Исходный фрагмент >>

**********

Подобные формулы Цветаева выводила и раньше, так глубоко она понимала любовь издавна, еще до полноценного опыта. Гений Цветаевой видел ответ, не решая задачу до конца, и формулировал ответ с абсолютной точностью. Но то, что возможно в математике или поэзии, невозможно в жизни; непрожитые до конца истины не хранят от ошибок.
Финал «сезамова» письма — после пространного отступления в тему стихотворчества — как гром среди ясного неба: «И возвращаюсь к первой половине письма. — А может быть — именно Бог???» Очевидным образом она ставит под сомнение собственную идею «становления через второго», свое первоначальное утверждение, что «не бог нужен, а человек» (не богу Эросу тут человек, разумеется, ею противопоставлен, коли речь идет о телесной любви, а богу как бестелесному духу).
На тройное количество цветаевских вопросительных знаков, сопровождающих «Бога», в данном случае «бога из машины» в чистом виде, уже ответили два восклицательных в «Сезам, откройся!!», которые голосуют за человека — женщину и мужчину, вдвоем.
1 М. Цветаева. Неизданное. Сводные тетради. М.: Эллис Лак, 1997.
М. Цветаева. Записные книжки в 2-х томах. М.: Эллис Лак, 2000-2001.
М. Цветаева. Письма к Константину Родзевичу. // «Ульяновский дом печати», 2001.
2 Самое полное освещение этой проблемы содержит монография Светланы Ельницкой «Поэтический мир Марины Цветаевой. Конфликт лирического героя с действительностью». Wiener Slawistischer Almanach. Bd. 18, 1995.
3 Дыхание лирики: Письма 1926-го года. М.: АРТ-ФЛЕКС, 2000.
4 И. Бродский. Вершины великого треугольника. // «Звезда», № 1, 1996.
5 Е. Айзенштейн. После «Вершин великого треугольника» Иосифа Бродского. // «Звезда», № 5, 1997.

**********

Задания >>
[1] Согласуются ли с текстом о письме Цветаевой утверждения (a), (b) и (c)? Ответьте «да» или «нет» на каждое и приведите решающие слова текста дословно.
(a) Финал «сезамова» письма идет после отступления в тему стихотворчества.
(b) В «Сезам, откройся!!» стоят три восклицательных знака.
(c) Подобные формулы Цветаева вывела лишь после полноценного опыта.
[2] Продолжите текст о письме Цветаевой после его последнего предложения.
Строки к этому никакого отношения не имеют.

Выдержка из данных >>

**********

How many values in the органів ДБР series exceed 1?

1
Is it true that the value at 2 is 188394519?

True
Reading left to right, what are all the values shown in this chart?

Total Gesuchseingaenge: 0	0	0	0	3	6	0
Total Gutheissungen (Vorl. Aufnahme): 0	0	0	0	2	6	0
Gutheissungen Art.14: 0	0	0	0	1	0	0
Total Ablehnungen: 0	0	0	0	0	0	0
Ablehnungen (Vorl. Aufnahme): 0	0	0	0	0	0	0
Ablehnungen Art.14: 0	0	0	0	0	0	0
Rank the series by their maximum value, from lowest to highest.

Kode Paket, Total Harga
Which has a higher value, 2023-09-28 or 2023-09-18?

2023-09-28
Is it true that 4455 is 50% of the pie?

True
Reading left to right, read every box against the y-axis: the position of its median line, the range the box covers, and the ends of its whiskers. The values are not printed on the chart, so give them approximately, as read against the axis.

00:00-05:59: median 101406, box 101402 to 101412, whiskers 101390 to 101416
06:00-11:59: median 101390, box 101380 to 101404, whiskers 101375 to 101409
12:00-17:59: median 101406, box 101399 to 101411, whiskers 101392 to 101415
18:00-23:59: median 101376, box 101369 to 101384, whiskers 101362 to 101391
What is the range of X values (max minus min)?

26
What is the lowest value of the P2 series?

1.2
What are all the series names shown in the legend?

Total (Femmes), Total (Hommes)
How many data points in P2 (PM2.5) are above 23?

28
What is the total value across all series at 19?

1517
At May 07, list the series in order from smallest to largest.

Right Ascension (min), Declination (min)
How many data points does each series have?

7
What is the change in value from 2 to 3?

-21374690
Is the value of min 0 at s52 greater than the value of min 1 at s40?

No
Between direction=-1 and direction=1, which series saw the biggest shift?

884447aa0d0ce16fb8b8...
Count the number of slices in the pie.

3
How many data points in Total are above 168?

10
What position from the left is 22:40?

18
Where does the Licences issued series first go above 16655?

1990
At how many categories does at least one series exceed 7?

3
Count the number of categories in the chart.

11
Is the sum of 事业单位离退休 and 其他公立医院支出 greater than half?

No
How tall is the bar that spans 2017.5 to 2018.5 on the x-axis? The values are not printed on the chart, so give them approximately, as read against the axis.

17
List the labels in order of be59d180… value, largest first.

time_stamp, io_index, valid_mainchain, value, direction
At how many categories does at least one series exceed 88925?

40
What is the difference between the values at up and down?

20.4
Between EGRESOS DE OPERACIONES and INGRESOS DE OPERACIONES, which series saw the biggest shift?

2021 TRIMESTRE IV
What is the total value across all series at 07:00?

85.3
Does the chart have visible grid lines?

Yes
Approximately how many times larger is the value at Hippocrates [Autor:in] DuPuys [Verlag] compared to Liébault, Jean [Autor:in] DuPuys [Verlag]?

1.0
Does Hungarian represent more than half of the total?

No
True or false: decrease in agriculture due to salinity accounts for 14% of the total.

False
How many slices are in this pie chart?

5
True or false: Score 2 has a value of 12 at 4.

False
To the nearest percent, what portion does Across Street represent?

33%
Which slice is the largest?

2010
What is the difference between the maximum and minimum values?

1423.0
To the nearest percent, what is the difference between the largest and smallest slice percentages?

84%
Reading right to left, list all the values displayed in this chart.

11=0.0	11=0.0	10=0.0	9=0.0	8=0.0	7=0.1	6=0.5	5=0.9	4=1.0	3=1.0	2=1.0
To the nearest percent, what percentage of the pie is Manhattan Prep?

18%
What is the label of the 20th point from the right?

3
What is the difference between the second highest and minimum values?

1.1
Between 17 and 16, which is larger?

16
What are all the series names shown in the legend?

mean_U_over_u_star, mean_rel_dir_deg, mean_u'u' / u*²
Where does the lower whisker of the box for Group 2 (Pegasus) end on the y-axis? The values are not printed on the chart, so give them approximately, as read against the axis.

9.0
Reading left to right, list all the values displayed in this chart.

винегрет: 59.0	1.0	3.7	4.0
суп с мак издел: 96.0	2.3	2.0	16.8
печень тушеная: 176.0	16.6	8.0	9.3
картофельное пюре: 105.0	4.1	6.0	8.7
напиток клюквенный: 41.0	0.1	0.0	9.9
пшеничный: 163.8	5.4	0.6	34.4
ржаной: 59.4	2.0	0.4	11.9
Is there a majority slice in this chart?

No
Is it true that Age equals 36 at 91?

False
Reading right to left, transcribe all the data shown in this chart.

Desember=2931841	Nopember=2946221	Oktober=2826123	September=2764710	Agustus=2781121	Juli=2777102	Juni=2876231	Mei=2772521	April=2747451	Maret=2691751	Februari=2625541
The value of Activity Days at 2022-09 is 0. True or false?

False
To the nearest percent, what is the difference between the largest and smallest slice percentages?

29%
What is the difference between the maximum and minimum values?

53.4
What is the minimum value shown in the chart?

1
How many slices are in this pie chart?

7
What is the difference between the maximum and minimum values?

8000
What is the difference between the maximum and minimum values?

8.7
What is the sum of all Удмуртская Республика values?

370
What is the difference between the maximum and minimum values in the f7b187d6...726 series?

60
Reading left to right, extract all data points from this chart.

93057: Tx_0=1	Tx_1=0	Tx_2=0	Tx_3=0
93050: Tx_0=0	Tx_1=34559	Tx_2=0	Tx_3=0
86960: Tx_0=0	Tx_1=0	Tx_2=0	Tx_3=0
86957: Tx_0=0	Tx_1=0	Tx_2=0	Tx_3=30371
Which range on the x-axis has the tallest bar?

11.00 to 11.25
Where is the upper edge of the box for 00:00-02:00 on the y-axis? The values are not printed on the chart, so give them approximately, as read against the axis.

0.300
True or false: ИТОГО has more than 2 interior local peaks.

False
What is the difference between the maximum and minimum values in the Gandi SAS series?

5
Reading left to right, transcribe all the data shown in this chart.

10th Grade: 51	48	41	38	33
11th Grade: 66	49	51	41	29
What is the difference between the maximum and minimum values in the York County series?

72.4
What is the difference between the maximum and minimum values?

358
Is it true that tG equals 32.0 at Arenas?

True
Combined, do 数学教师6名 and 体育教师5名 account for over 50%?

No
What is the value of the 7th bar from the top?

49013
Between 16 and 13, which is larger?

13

**********

Ответы >>
[1]
(a) Да: «после пространного отступления в тему стихотворчества».
(b) Нет: «уже ответили два восклицательных в «Сезам, откройся!!»».
(c) Нет: «так глубоко она понимала любовь издавна, еще до полноценного опыта».

[2]
6 Б. Парамонов. Солдатка. // «Звезда», № 6, 1997.
7 Faryno J. Мифологизм и теологизм Цветаевой. // Wiener Slawistischer Almanach. Bd 18, 1985.
8 См.: Лиля Панн. Наука поэта. // «Арион», № 2, 1997.
9 См.: подробный обзор Ирмы Кудровой «О странностях любви: Марина Цветаева». // «Звезда», № 10, 1999.
10 Эта «трель» отзывается эхом на ту, что слышит Хома в «Вии» («звенит, звенит, и вьется, и подступает, и вонзается в душу какой-то нестерпимой трелью»), если согласиться с М. Эпштейном, что сцена скачки Хомы и панночки — «метафорическое описание соития». Автор проницательных и поэтичных «Заметок по эротологии» слышит перекличку «тонких серебряных колокольчиков» в «Вии» и «звенящих колокольчиков» в «Любовнике леди Чаттерли» Лоуренса. Предположение М. Эпштейна, что в сильном разряде эротической энергии «колокольчики действительно звенят», подтверждают еще и «Приметы» Цветаевой. Обратим внимание, что у Гоголя «трель» вонзается в «душу». У Цветаевой душа, конечно, тоже конечный пункт прибытия. «Подумай: странность: целая область души, в которую я (ты) не могу одна».